*Texto*:
-.-.-

Aguardo com ansiedade o próximo nº da blue Wine.


Abílio Neto

sexta-feira, maio 26, 2006

A política - As Legislativas de 26.Março.2006, os vencedores (I)





Em política, há vencedores e vencidos, e depois, há dois tipos de vencedores: os que vencem já e os que vencem depois. No caso santomense, até às últimas eleições legislativas, foi sempre muito difícil distinguir estes dois tipos de vencedores, por 3 razões muito simples.

A 1ª razão, tem que ver com a falta de distinção ideológica dos partidos políticos, pelo que, até estas eleições, seja qual tivesse ganho, não foi relevante, em termos da apreciação de uma razoável gestão de utilização qualitativa do poder, porque, objectivamente, não tem havido grandes alterações na forma como os sucessivos vencedores têm vindo a gerir as estadas na governação, quando legítima e imediatamente a assumem.

(Quase como se o país só tivesse 1 único grande partido, representando os actos eleitorais uma espécie de Congresso Nacional do mesmo e as diversas siglas uma espécie de nomes de tendências internas).

-.-.-

*Dados fornecidos*:

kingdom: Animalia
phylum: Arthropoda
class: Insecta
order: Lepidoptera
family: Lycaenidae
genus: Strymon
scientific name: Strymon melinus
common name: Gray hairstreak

-.-.-

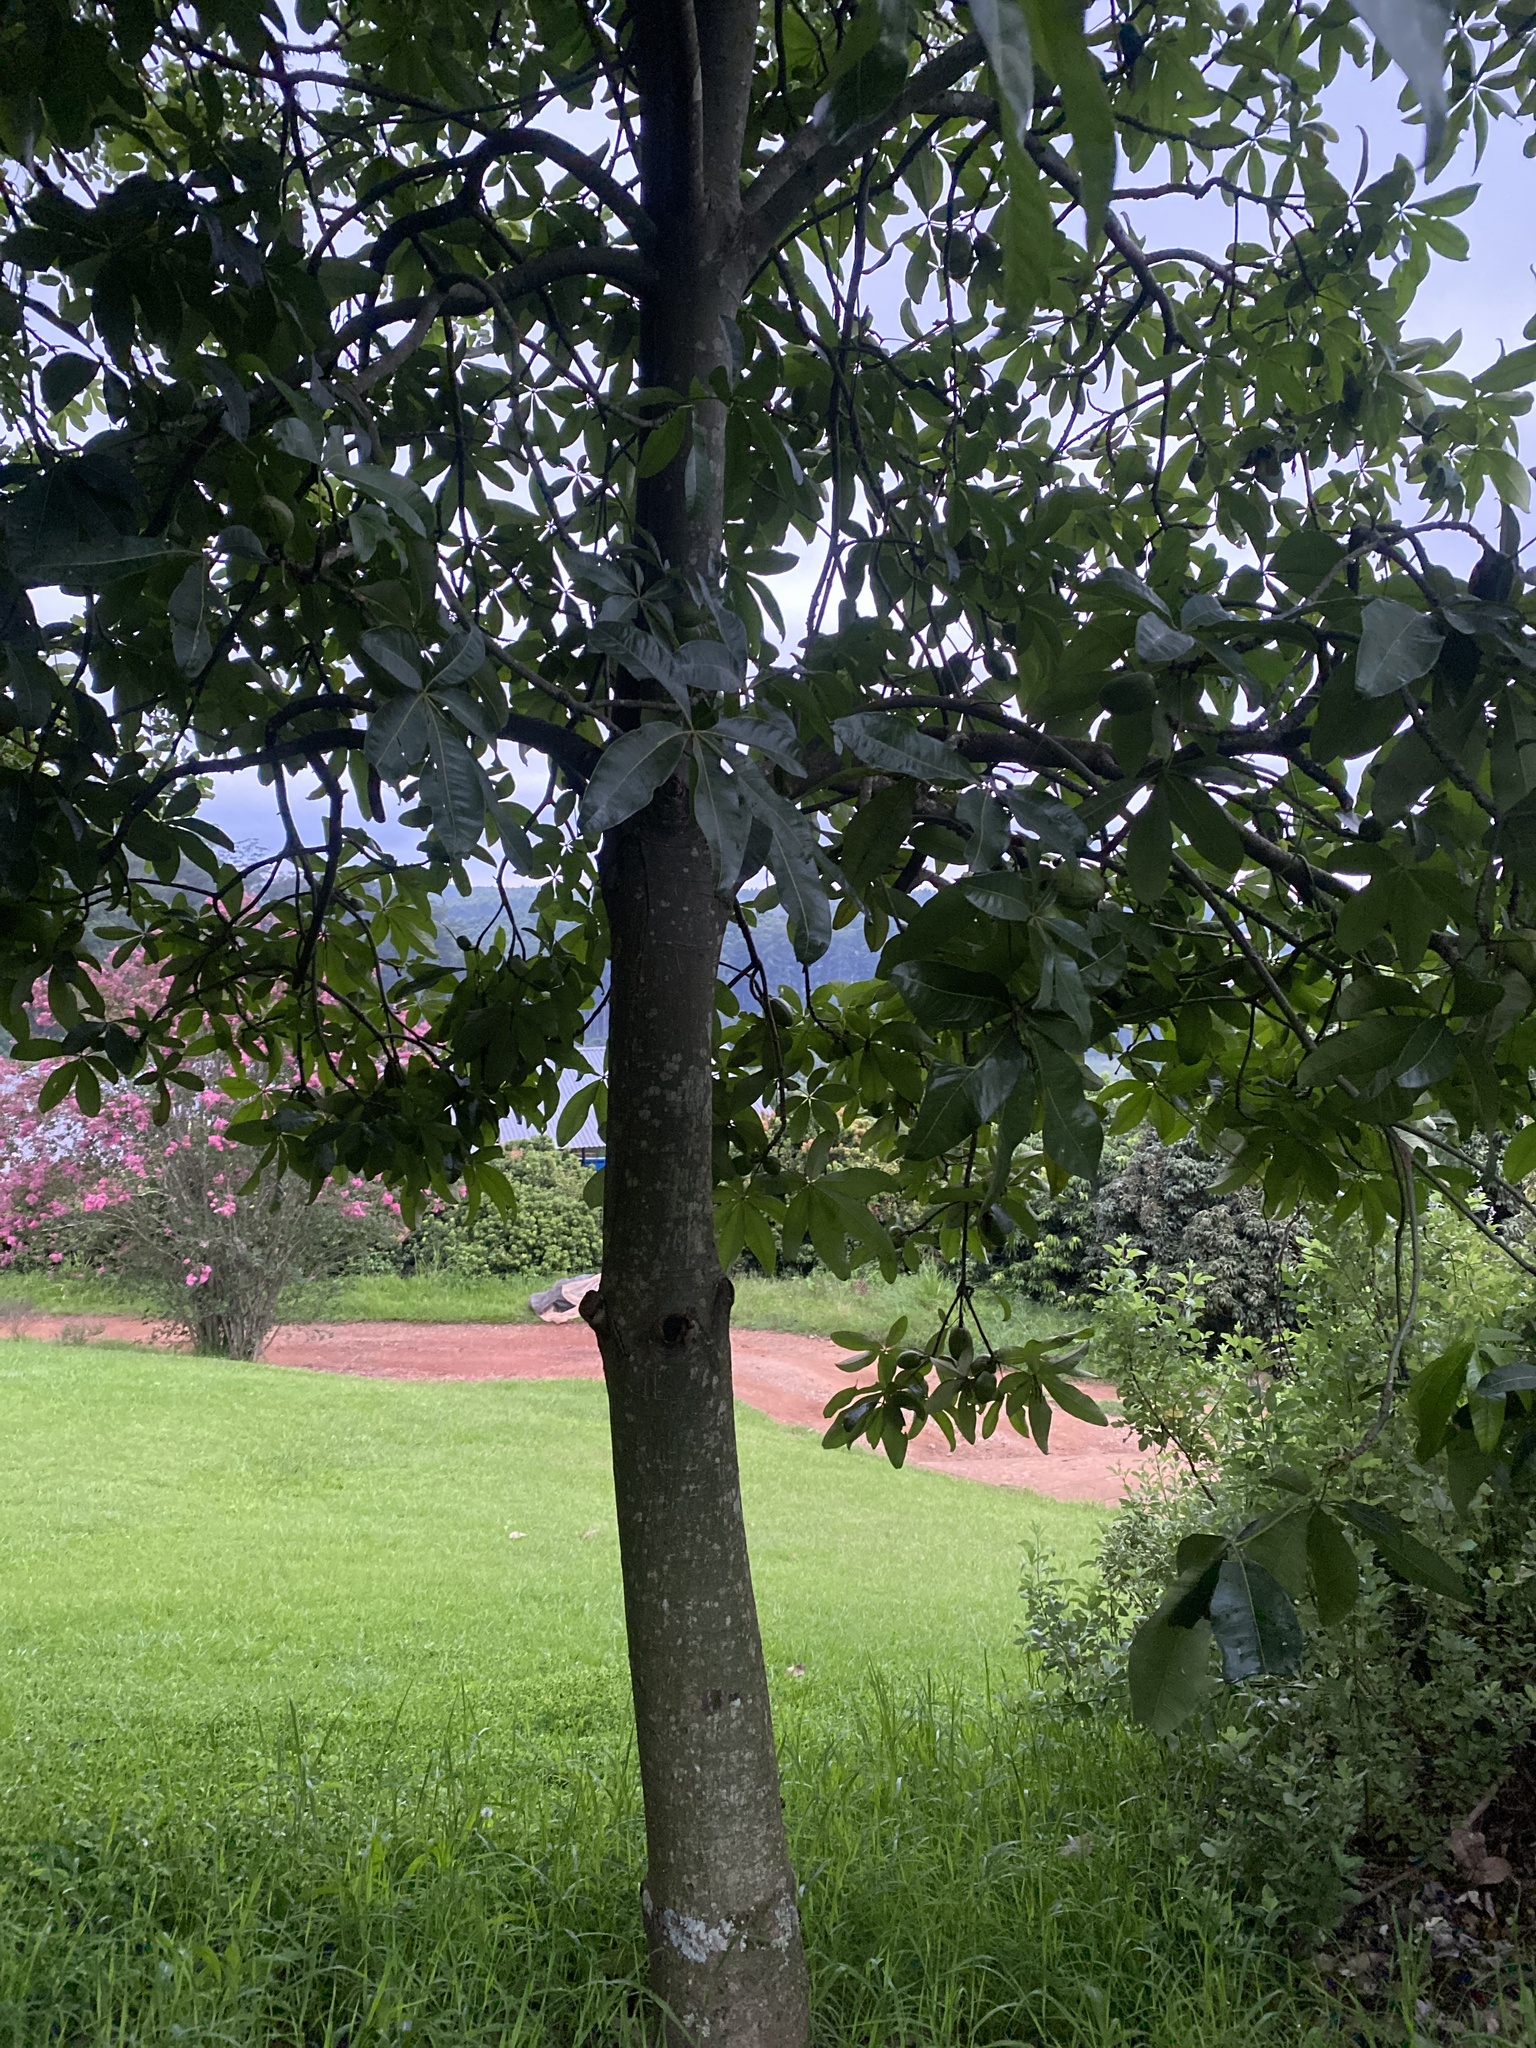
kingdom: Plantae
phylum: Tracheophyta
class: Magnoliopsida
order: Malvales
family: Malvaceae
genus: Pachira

-.-.-

*Conjunto de exercícios*:
A. Liste todas as comparações feitas na frase entre parênteses do texto sobre as eleições legislativas, indicando o que é comparado a quê.
B. Responda com base no texto sobre as eleições legislativas:
(i) Em que data se realizaram as legislativas mencionadas no título?
(ii) Quantas razões tornaram difícil distinguir os dois tipos de vencedores?
(iii) Qual é a primeira dessas razões?
C. Prossiga o texto sobre as eleições legislativas a partir do ponto em que ele termina.

*Exercícios resolvidos*:
A.
- O país é comparado a um país que tivesse um único grande partido.
- Os atos eleitorais são comparados a uma espécie de Congresso Nacional desse partido.
- As diversas siglas são comparadas a uma espécie de nomes de tendências internas.

B.
(i) Em 26 de março de 2006.
(ii) Três razões.
(iii) A falta de distinção ideológica dos partidos políticos.

C.
A 2ª delas, que é uma continuação da anterior, tem que ver com o facto de os líderes políticos recusarem assumir responsabilidades pelos resultados, como sendo seus, ou seja, como a avaliação das suas estratégias e das suas acções, logo, poder deduzir-se não ter vindo a estar realmente em causa, nas sucessivas eleições, diferenças no pensamento, nas propostas e nas práticas, mas sim distintos caracteres que representam e significam o mesmo, o que não os distingue e o que não se distingue.

(E a coisa piora quando se chega ao poder, se no a priori, não se é capaz de responsabilizar-se, percebe-se que durante o seu exercício, o a posteriori, a postura mantém-se, e percebe-se melhor se a governação é exercida pelo mesmo bloco de pessoas, que pensam semelhante e agem igual, o que justifica a alternância da mediocridade dos sucessivos governos).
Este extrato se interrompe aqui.